The crash of the Soviet Union took virtually all of its elaborate epidemiological surveillance capacity with it. More critically, long established behaviours that were consistent with the preservation of public health were overturned. Depending often on advice from the United States, a patchwork of health services, mixed government and private medical care and multiple other sources came to substitute for what was there before. Not that what existed previously was spectacular, with its strong attachment to the anti-evolutionary doctrines of Lysenko. But with the loss of social integrity and the decay of public health, the former Soviet Union experienced a massive downturn in health.

All of this is no argument against the adequate funding of medical care and biomedical research. We owe much toboth. But the record is clear. Public health—with its interactions with politics, education, and the environment—cannot be expected to sustain itself without support.
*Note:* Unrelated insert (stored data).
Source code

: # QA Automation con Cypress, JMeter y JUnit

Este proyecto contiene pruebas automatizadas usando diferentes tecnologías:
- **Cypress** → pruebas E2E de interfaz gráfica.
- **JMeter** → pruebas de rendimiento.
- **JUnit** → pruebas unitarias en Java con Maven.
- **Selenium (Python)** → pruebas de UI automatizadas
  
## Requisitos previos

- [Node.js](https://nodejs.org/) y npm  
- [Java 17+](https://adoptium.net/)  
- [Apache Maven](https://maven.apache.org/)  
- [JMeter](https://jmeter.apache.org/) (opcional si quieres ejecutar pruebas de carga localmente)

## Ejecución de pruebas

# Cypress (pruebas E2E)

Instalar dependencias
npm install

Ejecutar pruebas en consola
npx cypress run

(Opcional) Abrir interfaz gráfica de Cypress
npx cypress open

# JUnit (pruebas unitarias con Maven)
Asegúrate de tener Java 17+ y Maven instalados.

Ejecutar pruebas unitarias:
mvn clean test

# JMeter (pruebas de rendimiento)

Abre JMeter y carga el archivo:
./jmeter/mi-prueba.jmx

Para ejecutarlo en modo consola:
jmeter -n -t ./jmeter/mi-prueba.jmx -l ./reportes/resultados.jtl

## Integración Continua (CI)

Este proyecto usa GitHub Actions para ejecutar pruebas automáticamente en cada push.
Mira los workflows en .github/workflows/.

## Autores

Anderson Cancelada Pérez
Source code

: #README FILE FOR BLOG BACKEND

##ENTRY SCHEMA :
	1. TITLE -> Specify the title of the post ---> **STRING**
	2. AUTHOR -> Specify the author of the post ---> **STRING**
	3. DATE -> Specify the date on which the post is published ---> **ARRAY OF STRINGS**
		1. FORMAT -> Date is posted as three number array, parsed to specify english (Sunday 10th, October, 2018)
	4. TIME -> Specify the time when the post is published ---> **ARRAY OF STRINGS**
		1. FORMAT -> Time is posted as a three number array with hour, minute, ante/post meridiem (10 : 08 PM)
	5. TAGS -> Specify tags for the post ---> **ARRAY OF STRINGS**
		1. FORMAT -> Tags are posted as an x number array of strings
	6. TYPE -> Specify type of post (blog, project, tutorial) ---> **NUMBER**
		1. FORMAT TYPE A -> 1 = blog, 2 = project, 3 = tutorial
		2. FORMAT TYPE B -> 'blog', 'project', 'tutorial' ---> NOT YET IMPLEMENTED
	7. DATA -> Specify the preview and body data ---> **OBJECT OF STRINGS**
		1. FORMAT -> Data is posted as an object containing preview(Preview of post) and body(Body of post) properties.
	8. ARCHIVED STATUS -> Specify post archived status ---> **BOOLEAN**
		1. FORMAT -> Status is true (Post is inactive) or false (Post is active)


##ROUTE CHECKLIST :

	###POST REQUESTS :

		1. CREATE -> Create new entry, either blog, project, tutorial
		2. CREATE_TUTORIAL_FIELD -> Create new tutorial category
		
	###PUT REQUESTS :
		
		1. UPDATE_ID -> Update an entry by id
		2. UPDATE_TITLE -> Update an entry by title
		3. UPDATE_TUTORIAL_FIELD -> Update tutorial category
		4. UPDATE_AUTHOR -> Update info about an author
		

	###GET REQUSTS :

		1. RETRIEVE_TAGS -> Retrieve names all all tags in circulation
Its achievements are measured in cases avoided, not cases cured, and a different approach must be used in considering its benefits and the value of investment in it.

For public health to flourish, lost public trust will need to be recovered.
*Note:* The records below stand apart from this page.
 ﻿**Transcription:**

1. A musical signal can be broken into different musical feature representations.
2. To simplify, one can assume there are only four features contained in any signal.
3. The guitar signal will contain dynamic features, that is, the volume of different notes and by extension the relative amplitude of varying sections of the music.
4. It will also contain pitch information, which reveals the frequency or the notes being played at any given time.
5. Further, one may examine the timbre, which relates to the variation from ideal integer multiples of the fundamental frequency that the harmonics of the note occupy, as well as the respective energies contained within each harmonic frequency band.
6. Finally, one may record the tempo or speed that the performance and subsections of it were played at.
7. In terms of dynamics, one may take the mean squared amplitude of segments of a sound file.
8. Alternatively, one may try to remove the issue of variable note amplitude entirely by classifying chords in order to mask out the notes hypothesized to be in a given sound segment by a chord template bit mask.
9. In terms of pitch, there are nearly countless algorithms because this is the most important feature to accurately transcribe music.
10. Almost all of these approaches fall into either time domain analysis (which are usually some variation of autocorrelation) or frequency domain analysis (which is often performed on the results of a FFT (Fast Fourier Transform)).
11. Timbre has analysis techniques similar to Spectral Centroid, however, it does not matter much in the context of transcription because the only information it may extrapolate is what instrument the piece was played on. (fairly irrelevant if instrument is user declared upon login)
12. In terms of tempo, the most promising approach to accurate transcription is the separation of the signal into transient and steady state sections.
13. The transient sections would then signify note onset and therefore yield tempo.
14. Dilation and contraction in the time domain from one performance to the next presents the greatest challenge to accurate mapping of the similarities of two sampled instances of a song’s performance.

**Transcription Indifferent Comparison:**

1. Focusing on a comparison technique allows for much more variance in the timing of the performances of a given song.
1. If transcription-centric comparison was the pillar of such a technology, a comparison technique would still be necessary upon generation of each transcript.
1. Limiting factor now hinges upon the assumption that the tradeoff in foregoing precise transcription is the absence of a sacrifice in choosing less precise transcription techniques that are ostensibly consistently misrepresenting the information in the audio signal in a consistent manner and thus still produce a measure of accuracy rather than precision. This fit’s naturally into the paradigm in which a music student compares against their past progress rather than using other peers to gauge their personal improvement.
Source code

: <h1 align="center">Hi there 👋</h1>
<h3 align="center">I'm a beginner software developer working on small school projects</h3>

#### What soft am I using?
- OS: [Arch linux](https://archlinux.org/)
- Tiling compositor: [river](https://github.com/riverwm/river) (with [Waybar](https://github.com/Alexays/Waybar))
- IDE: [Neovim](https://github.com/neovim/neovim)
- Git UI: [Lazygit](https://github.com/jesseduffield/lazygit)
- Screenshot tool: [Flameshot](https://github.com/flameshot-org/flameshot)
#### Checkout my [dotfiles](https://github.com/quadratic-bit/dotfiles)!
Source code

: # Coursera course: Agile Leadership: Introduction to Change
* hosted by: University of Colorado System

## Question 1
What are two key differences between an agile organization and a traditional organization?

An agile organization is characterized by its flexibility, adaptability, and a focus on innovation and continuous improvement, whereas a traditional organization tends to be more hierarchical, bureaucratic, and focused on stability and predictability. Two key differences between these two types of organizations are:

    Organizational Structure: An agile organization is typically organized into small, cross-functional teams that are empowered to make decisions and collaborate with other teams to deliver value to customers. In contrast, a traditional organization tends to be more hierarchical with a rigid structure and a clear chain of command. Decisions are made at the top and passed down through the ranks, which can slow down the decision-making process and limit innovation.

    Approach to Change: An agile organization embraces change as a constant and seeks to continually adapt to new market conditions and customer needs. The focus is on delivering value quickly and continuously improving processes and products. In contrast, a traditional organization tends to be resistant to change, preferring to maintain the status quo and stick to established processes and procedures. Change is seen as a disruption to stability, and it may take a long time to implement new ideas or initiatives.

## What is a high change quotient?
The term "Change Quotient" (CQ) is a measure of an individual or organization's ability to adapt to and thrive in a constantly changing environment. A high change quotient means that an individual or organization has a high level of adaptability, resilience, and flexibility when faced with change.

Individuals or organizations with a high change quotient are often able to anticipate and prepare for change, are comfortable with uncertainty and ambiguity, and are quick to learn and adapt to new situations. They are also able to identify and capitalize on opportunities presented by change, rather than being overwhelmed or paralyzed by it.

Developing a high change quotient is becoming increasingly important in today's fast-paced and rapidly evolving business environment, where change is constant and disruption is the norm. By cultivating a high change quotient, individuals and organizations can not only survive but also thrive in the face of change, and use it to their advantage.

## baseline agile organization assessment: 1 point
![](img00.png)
In Australia, public health remains active in relation to infectious disease control and surveillance and partially so about non-communicable disease. Matters of public health concern are maintained on national agendas through agencies such as the National Public Health Partnership, a bureaucratic alliance of all states, territories, and the Commonwealth, and the Public Health Association of Australia, an aggregation of 1,500 public health professionals, especially through its policy development process. Success with immunisation, attributable in no small part to Dr Michael Wooldridge, recently federal minister for health, and tobacco control, through the work of Simon Chapman and many colleagues, are signal public health achievements. Indigenous health has improved in small ways, especially infant mortality, often as a result of the implementation of public health strategies complemented by clinical care, but remains a big challenge. Training of public health professionals has grown in the past decade, as has research funding.

Prevailing political trends, however, depart from the primacy of social justice, equity, community, and society in favour of self-reliance. This makes it hard for public health to be imaginative or visionary. With some notable exceptions, Australian public health takes little account of what is happening beyond our favoured shores. Thus public health faces a tough future: public health professionals will need more to use muscle than previously to prosecute their cause.
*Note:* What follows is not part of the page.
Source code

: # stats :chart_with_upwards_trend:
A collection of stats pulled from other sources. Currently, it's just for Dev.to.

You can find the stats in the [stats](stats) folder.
Garrett’s book is exhausting in its length and detail. She is entitled to write like a Russian novelist, but one wonders if her message is the more compelling for it. But this is a minor quibble.

It is easy to forget our place in the scheme of things, to forget that most of the life on this planet is single celled and that at least half of it lives beneath our feet. That’s just on the biological side! Then we have our complex interdependence with the world of work, commerce, education, politics and prosperity. In relation to both the bioworld and the ecoworld, modern technology has rendered all nations so confluent that there is no ultimate border protection. What is needed is clear recognition that our health depends on others wherever they live. We cope well with a globalised economy. We must learn rapidly to do the same with public health. History has not ended and the need for public health has not either. But for public health to flourish, lost public trust will need to be recovered, and this requires altruism and continuity, as well as first rate science.

Stephen Leeder is Dean of the Faculty of Medicine, University of Sydney.